私たち人間は、確かに、自然の猛威に対しては無力である場面が多いことは、そうだとおもいます。
最終的には、祈るしかないという場合もあるでしょう。
しかし、そもそも「災害」というものを考えると、それは「天」が人間に与えた試練であるばかりではなく、むしろ「人」が社会の中で作り出してしまったものと言えるものも多々あるようです。
地震や台風の発生そのものを抑えることは、今の科学技術では難しいでしょう。
しかし、それらの発生が「災害」の発生と直結しているわけではありません。
「そりゃ、もちろん、地震や台風の規模にもよるだろう」と思われるかもしれませんが、一概に、「大きい地震が大きい災害になる」とも言えません。
地震のマグニチュードの大きさと、死傷者数や被害額は、単純に相関(マグニチュードが大きければ死傷者数等が大きい、小さければ小さい、という直線的な関係性)があるわけではないデータは多数あります。
「災害」を死傷者数や倒壊した建造物、復興に必要な金額で捉える…つまり、地震や台風が「人が暮らしている場所や暮らしそのものを破壊し、人命を奪った」という状況になり、それが規模が大きいと「災害」となるわけですが、災害が起こるには、そこに『人が暮らす社会』があるのが前提です。
そして、私たちが暮らす社会には、よく見ると、”災害に遭いやすいであろう”とか、”いざという時に逃げたり身を守ったりしにくいであろう”と、想像できる状況があります。
住まいの場所や構造、経済力、年齢、障がいの有無や状況、病気の状況など、個人の状況や生活に関連するものや、社会の法律や制度、など。
それらは、個人で、家族で、仲間で、ご近所で、職場で、学校で、地域社会で、市町村で、国で、国際的にも、人間が取り組んで準備をしたり支えたりできるはずのことが、たくさんあります。
2025年。

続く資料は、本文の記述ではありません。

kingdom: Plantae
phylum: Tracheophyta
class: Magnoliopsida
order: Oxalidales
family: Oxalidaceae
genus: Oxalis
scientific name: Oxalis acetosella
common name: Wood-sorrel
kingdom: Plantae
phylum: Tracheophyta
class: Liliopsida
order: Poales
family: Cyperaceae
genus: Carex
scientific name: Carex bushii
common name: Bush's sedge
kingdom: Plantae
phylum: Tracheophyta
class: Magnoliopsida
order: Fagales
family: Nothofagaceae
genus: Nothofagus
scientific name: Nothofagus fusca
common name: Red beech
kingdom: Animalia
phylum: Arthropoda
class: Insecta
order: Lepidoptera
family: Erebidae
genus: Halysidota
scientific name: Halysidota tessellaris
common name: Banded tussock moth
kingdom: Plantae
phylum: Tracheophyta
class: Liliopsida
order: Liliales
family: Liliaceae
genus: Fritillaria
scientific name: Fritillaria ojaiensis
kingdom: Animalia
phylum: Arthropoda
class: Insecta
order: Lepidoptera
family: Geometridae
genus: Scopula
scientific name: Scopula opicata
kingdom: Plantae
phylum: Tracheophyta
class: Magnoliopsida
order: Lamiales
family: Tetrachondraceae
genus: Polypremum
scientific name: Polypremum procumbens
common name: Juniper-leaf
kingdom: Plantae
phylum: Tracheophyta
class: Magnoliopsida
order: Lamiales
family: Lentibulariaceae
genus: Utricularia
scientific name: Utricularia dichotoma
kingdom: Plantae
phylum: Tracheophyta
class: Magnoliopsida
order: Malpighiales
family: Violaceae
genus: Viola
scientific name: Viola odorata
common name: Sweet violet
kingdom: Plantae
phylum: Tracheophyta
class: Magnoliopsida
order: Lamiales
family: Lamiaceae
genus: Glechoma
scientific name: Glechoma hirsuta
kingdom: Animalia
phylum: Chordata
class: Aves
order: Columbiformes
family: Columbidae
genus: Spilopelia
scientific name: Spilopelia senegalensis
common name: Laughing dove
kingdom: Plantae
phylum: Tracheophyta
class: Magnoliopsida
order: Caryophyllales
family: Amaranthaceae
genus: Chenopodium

穏やかな年になりますように・・・
とはいえ、おそらく今年も、夏は暑く、巨大な台風も発生するでしょう。
その他、いろいろな自然や人為的な出来事があるでしょう。
経済的にも厳しい日々なので、その上にさらに防災!となると、今で必死なのに…と思う気持ちも起きるわけですが、自分でできる以上のことについては「足らない!」という声を上げていくことが大切なのだと思います。
暮らしの中に安心と、「良かった」と思えることが、皆様にとって1つでも多くある1年になりますように。
備えていきましょう。暮らし続けていきましょう。
そして、「良かった」と思えるよう、求め続けていきましょう。